Tupperware containers in the Burk's refrigerator contain the pulverized remains of rabbits and what-not from some mail-order slaughterhouse. It looks like gray, bloody hamburger. "Here, smell," says Steve thrusting it forward. "Just to have this shipped here costs me $88."
Sasha is surprisingly passive around the rest of the Burks' animals. He walks past their horses and goats, disinterested. "In two seconds, he could kill one," says Steve. Though he exhibits classic stalking behavior during play, he's never caught an animal yet.
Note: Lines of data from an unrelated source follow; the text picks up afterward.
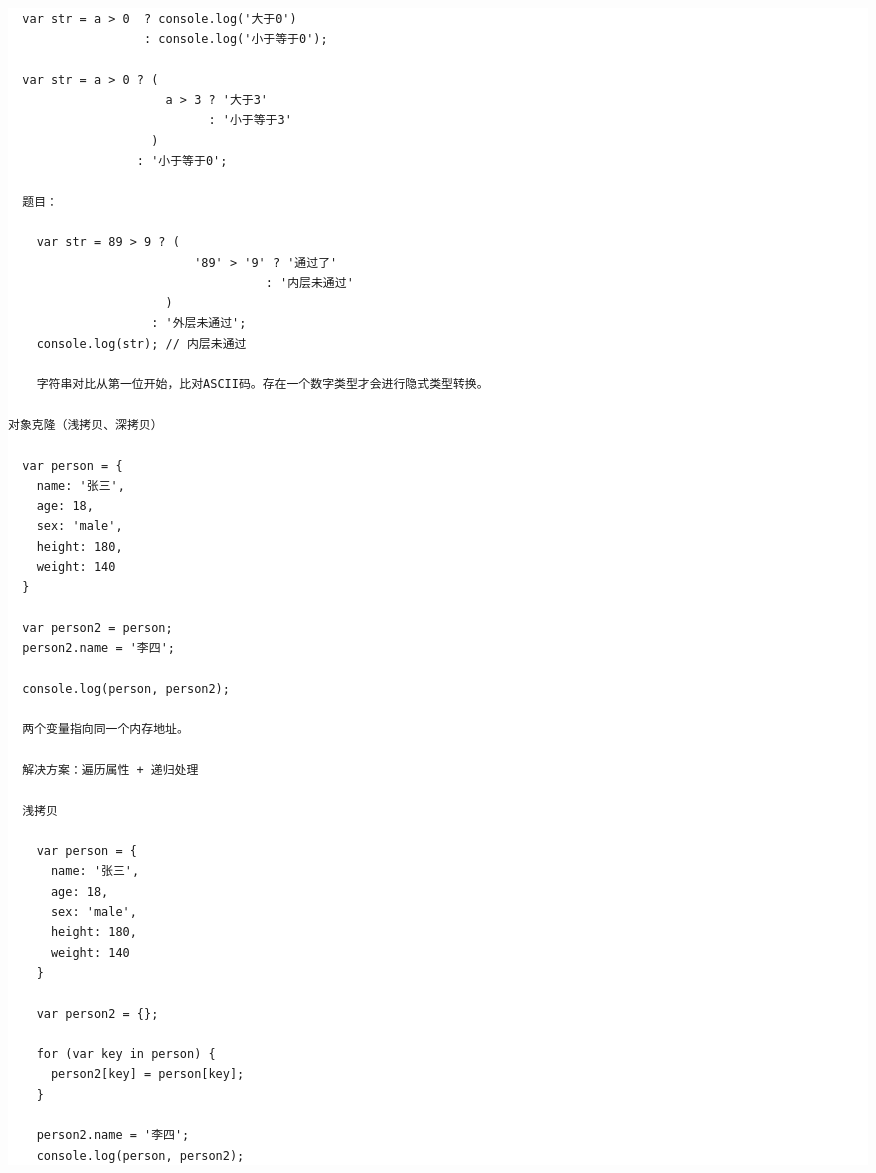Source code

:       var str = a > 0  ? console.log('大于0')
                       : console.log('小于等于0');

      var str = a > 0 ? (
                          a > 3 ? '大于3' 
                                : '小于等于3'
                        )
                      : '小于等于0';

      题目：
        
        var str = 89 > 9 ? (
                              '89' > '9' ? '通过了' 
                                        : '内层未通过'                   
                          )
                        : '外层未通过';
        console.log(str); // 内层未通过

        字符串对比从第一位开始，比对ASCII码。存在一个数字类型才会进行隐式类型转换。

    对象克隆（浅拷贝、深拷贝）

      var person = {
        name: '张三',
        age: 18,
        sex: 'male',
        height: 180,
        weight: 140
      }

      var person2 = person;
      person2.name = '李四';

      console.log(person, person2);

      两个变量指向同一个内存地址。

      解决方案：遍历属性 + 递归处理

      浅拷贝
        
        var person = {
          name: '张三',
          age: 18,
          sex: 'male',
          height: 180,
          weight: 140
        }

        var person2 = {};

        for (var key in person) {
          person2[key] = person[key];
        }

        person2.name = '李四';
        console.log(person, person2);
He's cornered Rio, the Burks' strikingly beautiful hyacinth macaw, once or twice, but he hasn't hurt the stressed-out bird. Steve leaves the room and comes back with their regular housecat, Peppy, whom he places on his lap. He wants to demonstrate that Peppy is completely comfortable around his macro-sized playmate. (Apparently he is, though Peppy acts about as happy as any cat picked up and held can be).
Next, Lucky Ducky undergoes the same lap treatment, but the duck seems considerably more agitated when Sasha gets near, and the experiment is called off.
When Sasha gets hungry, his hunting method involves sitting in front the refrigerator and waiting. Curbing his natural instinct might render Sasha less of a threat, but the Burks have discovered that most people find the cat's open-mouthed prowl and icy stare unnerving. After the Burks moved from South Beach earlier this year, at least one of their new neighbors moved away; the couple speculates that those neighbors were uncomfortable with Sasha nearby.